The document lists the customs points of the Moldovian state, where merchants from Lviv must pay the duty. In the document the town of Bendery was called Tyagyanyakyacha and was mentioned three times. The text of the Letter was written in old Slavic, on parchment and secured with a bull seal with the image of a bull's head.
The Moldavian Lord Stephen the Great’s visit to the town of Tighina, who also attended a service at the local oldest Orthodox Assumption Church.
There is a description of the Church as a simple house with walls made of poles covered with clay.
After the capture of Kilia and Belgorod by the Ottomans, the Genoese abandoned their trading posts, including Tighina.

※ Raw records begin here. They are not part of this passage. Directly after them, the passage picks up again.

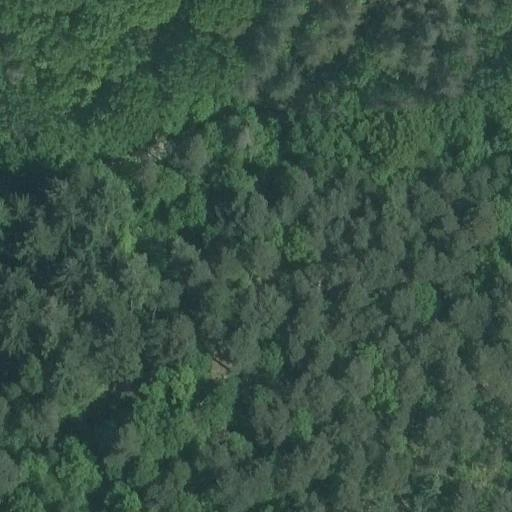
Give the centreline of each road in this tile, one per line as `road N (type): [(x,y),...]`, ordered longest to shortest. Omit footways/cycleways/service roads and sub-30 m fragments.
road 1 (track): [(0,211),(294,109)]
road 2 (track): [(294,109),(474,96),(511,46)]
road 3 (track): [(102,0),(266,86),(294,109)]
road 4 (track): [(148,511),(0,369)]
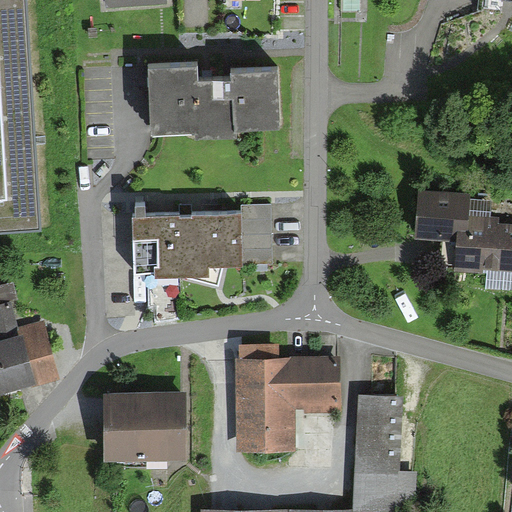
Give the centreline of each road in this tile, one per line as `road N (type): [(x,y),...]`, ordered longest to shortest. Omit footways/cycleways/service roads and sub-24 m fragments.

They moved to their trading post Olkhonia (Apron), later the fortress of Soroca, from where they soon returned to their homeland in Italy, not expecting further expansion of Turkey into the Moldavian Principality. Thus ended the Genoese presence in our region.
By order of the Turkish Sultan Bayezid II, on the site of the crossing on the Dniester river and of the future Bendery fortress, Gedik-Ahmet Pasha built a stone tower.
Later, according to sources, in 1520 it was destroyed by the Cossacks. Since this period, the settlement of Tighina was included in the area of influence of the Crimean and Budjak Tatars who are vassals of the Ottoman Empire.
Under Sultan Selim I Yavuz (Grozny), construction (reconstruction) of the citadel began, most likely the first octagonal (Armenian) tower was built (rebuilt)
Kampenhausen writes about it in his notes (1789): "there are 2 inscriptions on the inner wall of the castle or Ancient fortress (Itsch Kalasy). One of them is half-erased, except for a few words and the year of the Hijra. The other is written in Arabic and translates as: "Built by order of the Istanbul padeshah Bayezid [Beyza-Devoly] under the rule of the padeshah, Sultan Selim khazi [Selim I, Yavuz (Grozny)1512-1520 AD."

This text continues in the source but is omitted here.